Your task:
Look through the records and copy each line with the string "lines" in it.

Stored data:
Segment Open

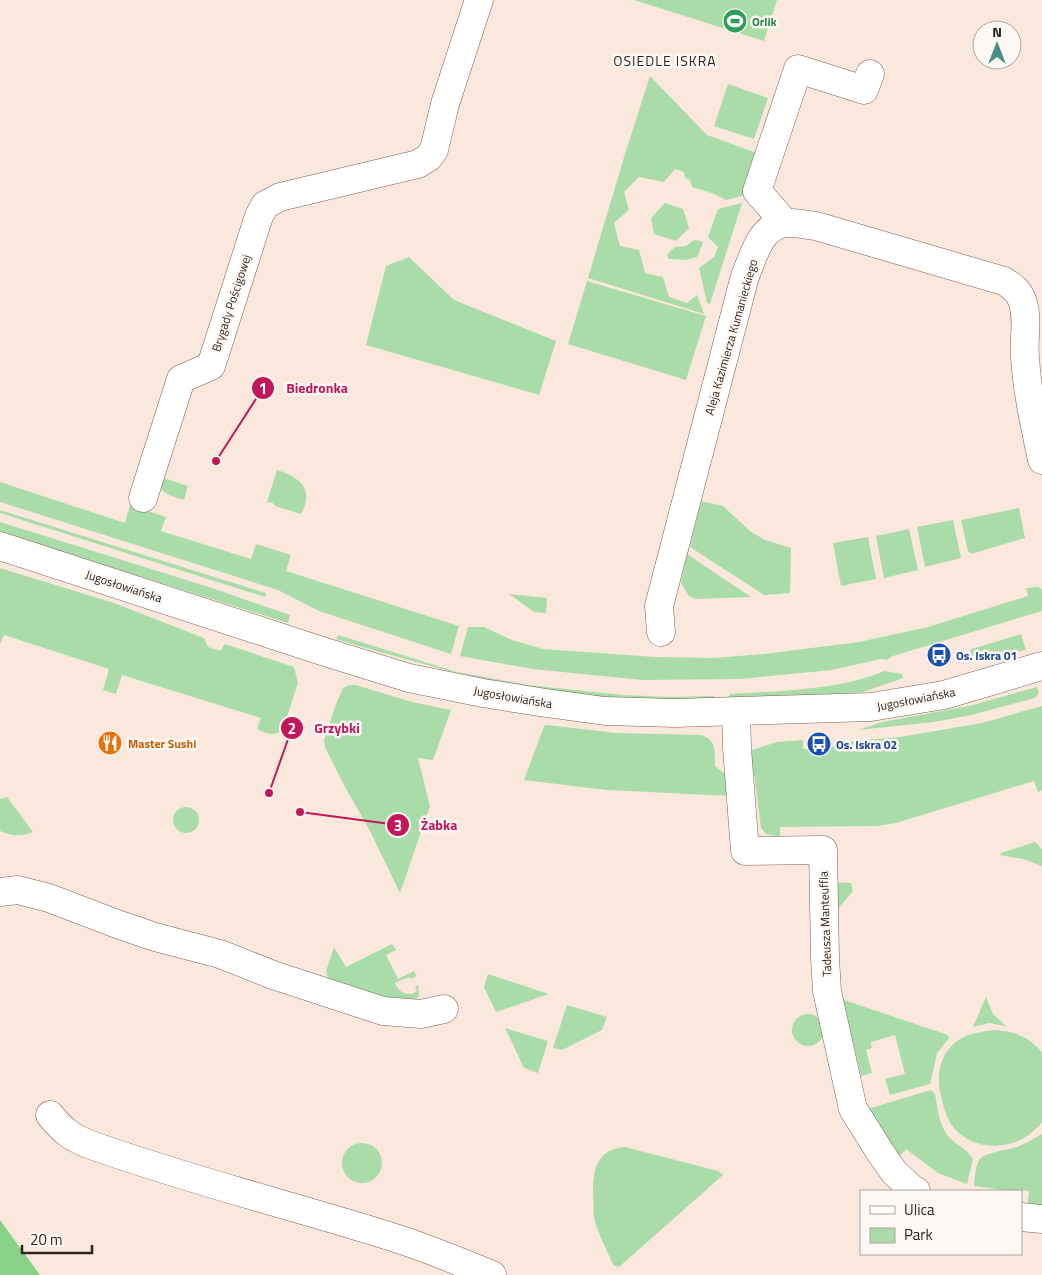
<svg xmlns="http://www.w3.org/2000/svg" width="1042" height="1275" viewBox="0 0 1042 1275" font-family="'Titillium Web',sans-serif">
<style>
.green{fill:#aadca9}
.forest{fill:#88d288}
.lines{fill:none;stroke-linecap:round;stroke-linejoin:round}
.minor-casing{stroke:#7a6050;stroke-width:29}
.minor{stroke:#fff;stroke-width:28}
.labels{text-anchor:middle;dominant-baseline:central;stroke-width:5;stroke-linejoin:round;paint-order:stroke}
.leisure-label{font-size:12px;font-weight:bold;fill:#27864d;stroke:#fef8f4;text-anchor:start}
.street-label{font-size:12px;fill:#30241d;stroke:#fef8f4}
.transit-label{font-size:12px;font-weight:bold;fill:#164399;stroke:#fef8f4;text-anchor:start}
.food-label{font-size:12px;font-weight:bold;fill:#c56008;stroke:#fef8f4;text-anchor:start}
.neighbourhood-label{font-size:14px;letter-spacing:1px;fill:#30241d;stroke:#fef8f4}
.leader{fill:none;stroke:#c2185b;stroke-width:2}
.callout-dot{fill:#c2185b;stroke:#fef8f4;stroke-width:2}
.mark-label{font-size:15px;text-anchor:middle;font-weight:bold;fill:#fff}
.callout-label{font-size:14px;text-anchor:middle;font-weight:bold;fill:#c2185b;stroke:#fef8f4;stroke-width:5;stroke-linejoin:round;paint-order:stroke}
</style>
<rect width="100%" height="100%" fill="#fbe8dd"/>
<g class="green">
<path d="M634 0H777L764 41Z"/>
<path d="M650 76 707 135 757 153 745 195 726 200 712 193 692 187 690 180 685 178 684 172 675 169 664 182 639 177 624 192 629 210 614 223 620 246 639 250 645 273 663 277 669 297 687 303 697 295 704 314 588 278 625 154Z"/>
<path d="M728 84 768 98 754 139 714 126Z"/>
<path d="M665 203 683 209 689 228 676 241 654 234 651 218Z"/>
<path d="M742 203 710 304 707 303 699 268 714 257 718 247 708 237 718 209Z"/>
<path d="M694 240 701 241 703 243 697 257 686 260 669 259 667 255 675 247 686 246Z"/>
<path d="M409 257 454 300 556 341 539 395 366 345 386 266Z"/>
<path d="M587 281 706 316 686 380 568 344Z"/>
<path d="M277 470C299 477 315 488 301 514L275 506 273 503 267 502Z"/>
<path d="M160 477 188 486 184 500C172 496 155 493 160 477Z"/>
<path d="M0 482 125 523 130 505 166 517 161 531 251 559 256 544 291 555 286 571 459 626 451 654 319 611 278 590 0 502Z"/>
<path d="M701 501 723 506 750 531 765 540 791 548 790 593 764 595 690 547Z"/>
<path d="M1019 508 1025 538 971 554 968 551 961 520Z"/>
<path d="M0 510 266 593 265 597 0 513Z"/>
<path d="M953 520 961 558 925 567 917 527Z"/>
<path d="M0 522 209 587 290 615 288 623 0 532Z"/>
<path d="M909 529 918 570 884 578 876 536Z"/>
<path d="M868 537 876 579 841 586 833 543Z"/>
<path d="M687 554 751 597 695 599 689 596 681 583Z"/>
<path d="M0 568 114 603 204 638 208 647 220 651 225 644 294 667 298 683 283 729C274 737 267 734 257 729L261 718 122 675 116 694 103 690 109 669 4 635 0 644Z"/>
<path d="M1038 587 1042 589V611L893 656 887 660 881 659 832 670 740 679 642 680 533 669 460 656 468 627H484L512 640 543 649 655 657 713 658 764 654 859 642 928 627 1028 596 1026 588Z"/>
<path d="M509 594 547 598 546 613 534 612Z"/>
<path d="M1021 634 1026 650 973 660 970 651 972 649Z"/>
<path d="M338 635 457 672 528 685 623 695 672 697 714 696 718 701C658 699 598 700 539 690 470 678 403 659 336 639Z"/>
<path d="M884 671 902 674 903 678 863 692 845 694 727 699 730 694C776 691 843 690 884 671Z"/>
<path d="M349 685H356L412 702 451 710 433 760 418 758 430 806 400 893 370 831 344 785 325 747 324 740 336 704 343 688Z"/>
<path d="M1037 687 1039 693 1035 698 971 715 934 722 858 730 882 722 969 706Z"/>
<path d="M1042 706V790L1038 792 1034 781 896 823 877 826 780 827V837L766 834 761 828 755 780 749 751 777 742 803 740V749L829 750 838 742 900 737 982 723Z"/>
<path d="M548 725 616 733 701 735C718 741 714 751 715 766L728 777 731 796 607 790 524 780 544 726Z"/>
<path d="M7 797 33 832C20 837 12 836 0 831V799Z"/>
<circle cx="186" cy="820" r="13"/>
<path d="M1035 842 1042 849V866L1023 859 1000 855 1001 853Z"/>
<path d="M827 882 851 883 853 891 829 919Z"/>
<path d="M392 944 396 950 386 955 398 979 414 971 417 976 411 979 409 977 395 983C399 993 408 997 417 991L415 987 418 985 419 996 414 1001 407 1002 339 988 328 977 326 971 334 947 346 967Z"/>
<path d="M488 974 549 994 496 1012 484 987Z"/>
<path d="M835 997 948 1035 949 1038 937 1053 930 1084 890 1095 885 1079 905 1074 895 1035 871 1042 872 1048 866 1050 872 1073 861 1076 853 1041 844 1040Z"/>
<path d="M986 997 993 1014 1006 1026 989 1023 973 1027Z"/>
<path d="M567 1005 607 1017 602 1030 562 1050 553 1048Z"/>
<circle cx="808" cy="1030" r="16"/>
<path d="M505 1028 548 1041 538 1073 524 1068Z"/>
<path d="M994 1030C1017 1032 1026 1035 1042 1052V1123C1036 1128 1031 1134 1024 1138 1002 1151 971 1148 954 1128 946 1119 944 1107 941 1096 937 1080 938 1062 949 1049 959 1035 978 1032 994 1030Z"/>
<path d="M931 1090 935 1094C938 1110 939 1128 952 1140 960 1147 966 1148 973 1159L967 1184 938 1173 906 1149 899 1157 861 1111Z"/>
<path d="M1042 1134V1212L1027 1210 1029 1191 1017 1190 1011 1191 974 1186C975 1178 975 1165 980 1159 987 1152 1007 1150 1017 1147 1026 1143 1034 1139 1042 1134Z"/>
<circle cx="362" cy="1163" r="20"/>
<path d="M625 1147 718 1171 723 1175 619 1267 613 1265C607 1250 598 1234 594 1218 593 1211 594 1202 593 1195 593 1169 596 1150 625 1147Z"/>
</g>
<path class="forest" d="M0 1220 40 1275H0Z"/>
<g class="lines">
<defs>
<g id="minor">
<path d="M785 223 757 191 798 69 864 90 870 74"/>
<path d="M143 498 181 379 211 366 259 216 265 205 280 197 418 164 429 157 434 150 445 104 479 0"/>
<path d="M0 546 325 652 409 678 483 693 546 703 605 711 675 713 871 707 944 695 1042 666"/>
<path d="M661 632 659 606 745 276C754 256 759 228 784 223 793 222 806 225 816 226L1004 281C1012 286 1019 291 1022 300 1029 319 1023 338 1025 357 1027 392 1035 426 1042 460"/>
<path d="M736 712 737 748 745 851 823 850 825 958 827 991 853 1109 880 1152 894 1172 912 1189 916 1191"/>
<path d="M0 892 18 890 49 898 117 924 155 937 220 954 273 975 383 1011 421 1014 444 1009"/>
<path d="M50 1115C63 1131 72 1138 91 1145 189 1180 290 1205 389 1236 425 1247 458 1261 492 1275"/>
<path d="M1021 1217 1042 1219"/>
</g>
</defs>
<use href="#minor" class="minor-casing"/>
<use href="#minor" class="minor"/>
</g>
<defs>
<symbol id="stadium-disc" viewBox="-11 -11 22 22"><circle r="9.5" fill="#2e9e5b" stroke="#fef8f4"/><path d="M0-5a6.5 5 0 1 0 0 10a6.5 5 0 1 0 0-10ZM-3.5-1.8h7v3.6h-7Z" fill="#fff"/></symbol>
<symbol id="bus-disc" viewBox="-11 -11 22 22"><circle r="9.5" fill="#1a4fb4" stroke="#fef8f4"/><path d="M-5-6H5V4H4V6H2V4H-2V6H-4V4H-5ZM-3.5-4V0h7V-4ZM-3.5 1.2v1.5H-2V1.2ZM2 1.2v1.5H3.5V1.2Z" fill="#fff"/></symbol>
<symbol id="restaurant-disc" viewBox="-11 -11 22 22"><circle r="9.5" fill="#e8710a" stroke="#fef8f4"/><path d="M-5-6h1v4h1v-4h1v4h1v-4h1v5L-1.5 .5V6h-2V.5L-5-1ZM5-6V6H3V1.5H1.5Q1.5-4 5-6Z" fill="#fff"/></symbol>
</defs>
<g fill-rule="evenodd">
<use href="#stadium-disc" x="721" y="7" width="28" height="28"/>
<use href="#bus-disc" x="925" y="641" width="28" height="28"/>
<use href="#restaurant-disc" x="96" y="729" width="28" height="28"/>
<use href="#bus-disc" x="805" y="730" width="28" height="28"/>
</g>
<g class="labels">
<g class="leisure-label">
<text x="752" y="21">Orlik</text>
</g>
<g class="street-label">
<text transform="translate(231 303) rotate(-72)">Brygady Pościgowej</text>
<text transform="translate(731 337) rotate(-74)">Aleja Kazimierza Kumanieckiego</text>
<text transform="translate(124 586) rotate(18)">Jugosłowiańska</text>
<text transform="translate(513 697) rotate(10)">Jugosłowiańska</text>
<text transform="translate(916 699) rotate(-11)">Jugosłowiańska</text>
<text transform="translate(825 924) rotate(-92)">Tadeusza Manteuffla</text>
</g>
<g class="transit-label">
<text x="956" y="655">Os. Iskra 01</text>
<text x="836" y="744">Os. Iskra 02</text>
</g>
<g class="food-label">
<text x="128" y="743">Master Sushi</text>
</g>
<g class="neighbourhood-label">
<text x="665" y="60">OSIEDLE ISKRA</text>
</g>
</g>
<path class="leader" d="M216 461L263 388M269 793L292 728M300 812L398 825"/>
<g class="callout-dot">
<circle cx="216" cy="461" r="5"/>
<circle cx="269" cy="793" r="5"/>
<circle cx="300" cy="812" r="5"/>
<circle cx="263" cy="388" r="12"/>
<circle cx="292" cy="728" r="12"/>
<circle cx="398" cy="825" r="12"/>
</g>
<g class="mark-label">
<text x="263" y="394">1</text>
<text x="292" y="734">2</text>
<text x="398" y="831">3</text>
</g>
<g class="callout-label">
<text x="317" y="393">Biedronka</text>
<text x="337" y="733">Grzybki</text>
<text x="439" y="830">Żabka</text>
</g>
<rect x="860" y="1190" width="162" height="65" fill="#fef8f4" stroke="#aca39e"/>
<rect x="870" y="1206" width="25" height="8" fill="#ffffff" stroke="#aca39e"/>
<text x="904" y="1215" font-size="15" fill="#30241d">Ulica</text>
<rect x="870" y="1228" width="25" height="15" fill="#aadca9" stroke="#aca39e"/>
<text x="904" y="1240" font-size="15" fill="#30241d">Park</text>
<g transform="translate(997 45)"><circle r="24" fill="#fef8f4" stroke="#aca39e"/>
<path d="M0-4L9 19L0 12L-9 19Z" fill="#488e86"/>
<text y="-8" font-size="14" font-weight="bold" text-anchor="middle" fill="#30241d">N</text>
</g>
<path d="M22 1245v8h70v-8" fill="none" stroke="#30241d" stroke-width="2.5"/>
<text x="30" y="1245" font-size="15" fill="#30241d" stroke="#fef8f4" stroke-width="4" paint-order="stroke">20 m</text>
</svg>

Segment Closed

The completed task:
.lines{fill:none;stroke-linecap:round;stroke-linejoin:round}
<g class="lines">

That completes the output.